Promenade subaquatique à la Leslie’s Artgallery

par Nathalie Becker

L’artiste new-yorkaise Jane Zweibel tente de repousser la figuration et le récit au-delà des frontières de la tradition. Ainsi, le non-conformisme de sa production fait d’elle une des artistes fétiches de la galeriste Leslie Barnig.

Réalisant des «volumes-objets», toiles cousues et bourrées de coton comme des poupées de chiffon, Jane Zweibel dote sa peinture de la tridimensionnalité. Actuellement, au sous-sol de la Leslie’s Artgallery, elle présente «Midlife», une série farouchement originale et quelque peu dérangeante.
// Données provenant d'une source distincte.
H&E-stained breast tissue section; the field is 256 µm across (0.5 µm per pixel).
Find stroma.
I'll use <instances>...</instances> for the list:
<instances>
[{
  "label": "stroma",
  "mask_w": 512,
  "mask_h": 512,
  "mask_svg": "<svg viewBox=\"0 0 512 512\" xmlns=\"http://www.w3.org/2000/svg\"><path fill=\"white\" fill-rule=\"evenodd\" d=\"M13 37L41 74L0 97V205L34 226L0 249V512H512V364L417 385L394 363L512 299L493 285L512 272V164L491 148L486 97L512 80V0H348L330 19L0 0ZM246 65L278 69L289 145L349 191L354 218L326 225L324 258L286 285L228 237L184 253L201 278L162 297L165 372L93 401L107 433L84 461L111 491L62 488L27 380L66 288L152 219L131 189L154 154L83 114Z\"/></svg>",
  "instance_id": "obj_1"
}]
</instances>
En effet, Jane Zweibel a donné à ses rembourrages l’aspect de délicieuses sirènes, créatures mythologiques dont le charme enivrant et la sensualité ne sont plus à démontrer. Jusque là, tout va bien. Hormis le fait que l’artiste prête ses propres traits à ces êtres hybrides subaquatiques.
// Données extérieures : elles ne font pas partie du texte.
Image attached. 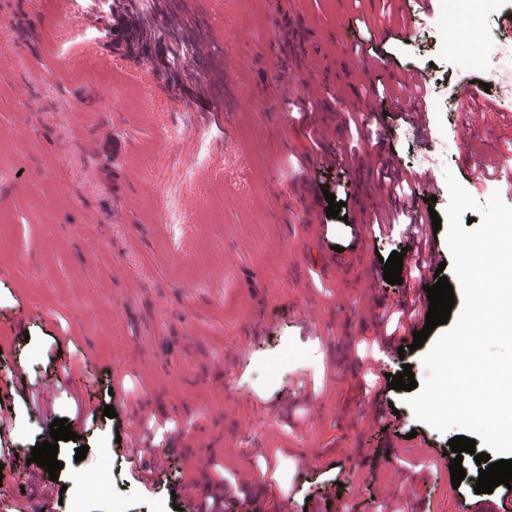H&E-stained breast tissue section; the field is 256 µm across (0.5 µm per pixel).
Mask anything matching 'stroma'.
Instances as JSON below:
<instances>
[{
	"mask_svg": "<svg viewBox=\"0 0 512 512\" xmlns=\"http://www.w3.org/2000/svg\"><path fill=\"white\" fill-rule=\"evenodd\" d=\"M58 0H0V389L8 412L0 422V512H174L187 502L182 484L208 485L193 475L185 445L223 435L212 449L227 477L255 473L262 493L253 512L289 497L293 512H464L500 504V491L475 493V478L452 486L429 461L446 463L454 431L418 422L408 391L380 394L363 366L378 348L375 318L398 299L382 277L383 258L401 251L419 213L443 212L453 173L479 202L492 193L512 206V187L486 179L488 157H512V110L484 91L479 67L486 34L512 30L495 0L488 13L469 7L449 15L446 0L422 11L411 0H143L151 55L110 33L73 44L85 60L64 68L55 45L65 30ZM195 27L187 57L169 48L173 15ZM365 17L367 27L357 26ZM483 39L459 51L453 40L468 27ZM322 53L311 77L303 65L285 74L288 59L274 46L297 34ZM236 46L229 86H209L206 69L224 43ZM428 77V133L396 116L395 102L366 96L369 85H395V70ZM55 72L44 87L39 72ZM473 83L464 97L462 83ZM210 109L205 148L164 142L186 125L200 99ZM365 101L395 165L435 175L437 201L406 204L398 224L380 239L352 237L342 218L326 216L307 237L292 214L297 190L311 183L318 211L324 192L357 207L388 204L379 181L360 176L368 148L359 143L345 98ZM335 107L346 150L330 159L309 139L310 113ZM480 121H473V114ZM100 148L89 154L87 137ZM216 177L206 187L198 170ZM200 196L188 227L174 231L161 218L170 196ZM365 251L369 271L328 273L332 247ZM311 303L316 323L301 310ZM264 324L235 360L225 382L224 348L248 329L255 311ZM249 330V329H248ZM193 334L197 348L184 338ZM22 375L26 391L13 390ZM57 382L52 406L34 391ZM317 400L320 411L309 402ZM398 411L394 429L365 430L363 401ZM224 405L222 419L210 406ZM116 415L103 416L105 406ZM284 407L277 422L260 409ZM98 416L78 426V440L59 444L63 467H16L15 457L49 439L54 419L76 424L86 408ZM169 421L157 446L166 471L145 479L123 440L137 418ZM254 419L249 439L221 434L237 418ZM86 445L76 460L77 445ZM312 458L310 466L300 456ZM105 488L88 490L95 471Z\"/></svg>",
	"mask_w": 512,
	"mask_h": 512,
	"instance_id": "obj_1",
	"label": "stroma"
}]
</instances>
Nous sommes en présence d’autoportraits décalés dans lesquels la créatrice fait preuve de beaucoup d’auto-dérision. Point de canon de beauté, point d’embellissement, Jane Zweibel s’est représentée telle qu’elle est, comme une femme mature, avec un double menton, une peau flasque, des rondeurs.

«Memento mori»

De ce fait, le mythe choit de son piédestal et la quinquagénaire en fait ici le vecteur de ses angoisses et une fois encore aborde les thèmes qui la fascinent comme la métamorphose, l’hybridation, l ‘image propre et l’identité ainsi que le fantastique, tout cela emplit de références autobiographiques.

Dans ces oeuvres résonnent un certain «memento mori», une allusion à la vanité de l’existence, à l’écoulement du temps, à la corruptibilité du corps. De la sorte, sous le registre du frictionnel, l’artiste nous entraîne au coeur de son intimité, de sa réflexion sur la condition humaine.

Pourtant, il ne faut pas voir ici un flot des trémolos existentiels. Jane Zweibel donne le change avec la couleur, diapre allègrement ses sirènes d’atours chatoyants. Ainsi, ce travail en forme d’exutoire est particulièrement jubilatoire. Pourquoi tant d’injustice? Pourquoi les belles de l’écume ne subiraient-elles pas, elles aussi, les affres du temps? Voilà la question résolue avec humour par une artiste qui fait un joli pied-de-nez aux oppressants codes de beauté.

Jusqu’au 30 janvier. Leslie’s Artgallery, 66-68, rue de Luxembourg à Bridel.